Despite that, the excuses usually offered by men personnel executives for discrimination against women are losing much of whatever validity they once had. The proportion of working mothers, for example, has risen four times faster in recent years than that of all working women, snowing that more and more employees who become pregnant return to their job after having the baby. Freer life-styles in much of the nation have made it easier for women to travel and eat out alone (though the discomfort for both parties when a woman buys drinks or lunch for a male client remains absurdly strong). Most women would still be reluctant to ask their husbands to move when a promotion comes along, but employers too often make the mistake of not even offering women the opportunity. Says Chicago Banking Executive Molly D'Esppsito: "Men so often make assumptions about us and close the door to advancement without even asking us if we would go through that door."
New Openings. Still, doors are being opened by the threat of legal action and the "affirmative action" order signed by Labor Secretary Hodgson. Many personnel executives are drafting timetables that all but guarantee a wave of female promotions in the next few years. Pacific Telephone & Telegraph, for example, has pledged by 1975 to assign women to 8.5% of the district-management jobs (v. 1.3% at present) and about 7% of the division-level posts (v. .34% now). Ford Motor executives now comb computerized lists of women employees for candidates to fill every new job opening.
With surprising swiftness opportunities for women are also opening in those longtime male preserves: management-trainee programs. For example, this June's women college graduates will get 30% of the trainee slots at the First National Bank of Chicago and 45% at Bank of America. Women law-school students, who compose about 10% of their classes at Harvard and 30% at Boston University, are being signed on by Establishment Wall Street and San Francisco law firms.

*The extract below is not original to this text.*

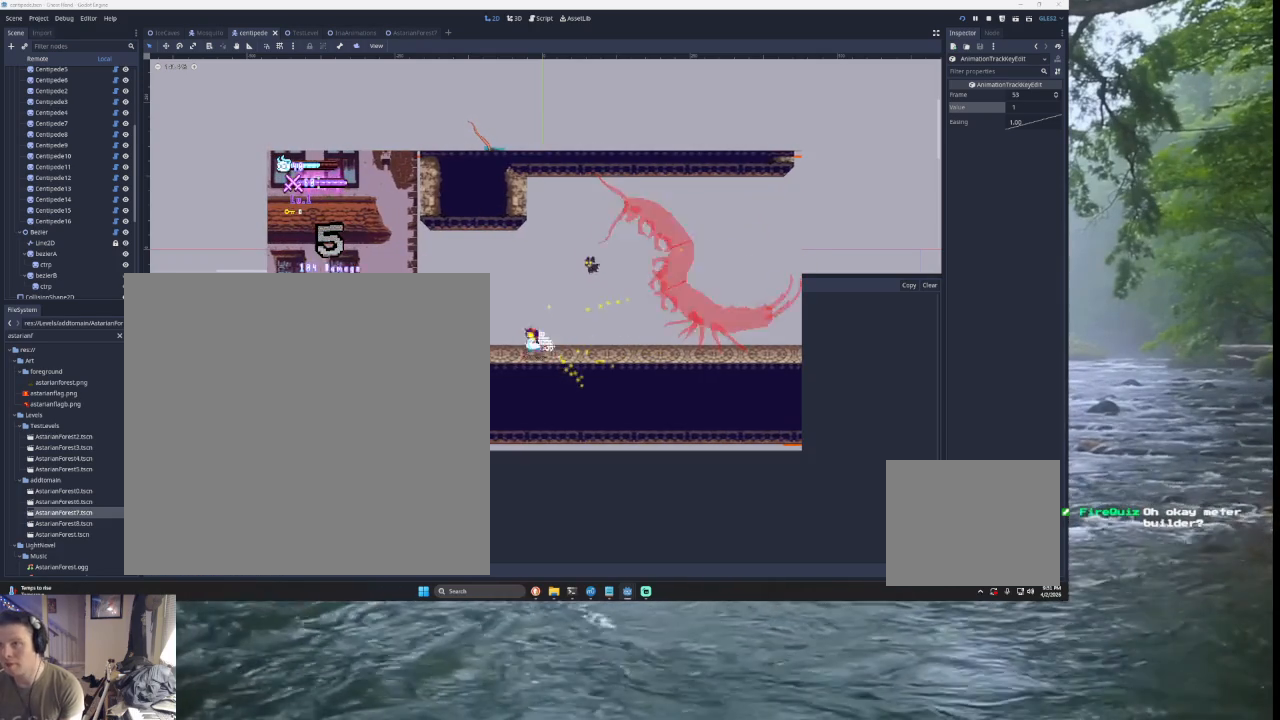
{"buttons": [], "left_stick": "center", "right_stick": "center", "events": []}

Too many young women still insist on preparing themselves for jobs with limited futures. Says Gail Morris, an assistant director in Michigan State University's placement bureau: "For the most part, women are majoring in the oversupplied, low-demand fields--especially liberal arts, education and social sciences." Women may well make their most visible short-term gains in these fields, simply because they dominate the staffs in them; thus more women will probably be named to manage school systems and social service departments. For the longer term, young women might do well to focus their ambitions on other, faster-growing career fields, even though resistance in some of them is still strong: business administration, chemistry, medicine, dentistry and physics.
Even with major reforms at the middle-management level, it will take time for women to serve out the apprenticeships that most large companies require of their top management. "The major struggle is still ahead of us," says Harriet White, personnel supervisor of Illinois Bell Telephone. "Those who take the first positions of management will have to put up with lots of gaff, with being called names." Still, the demands of activists are likely to propel women into jobs of real power sooner than many think.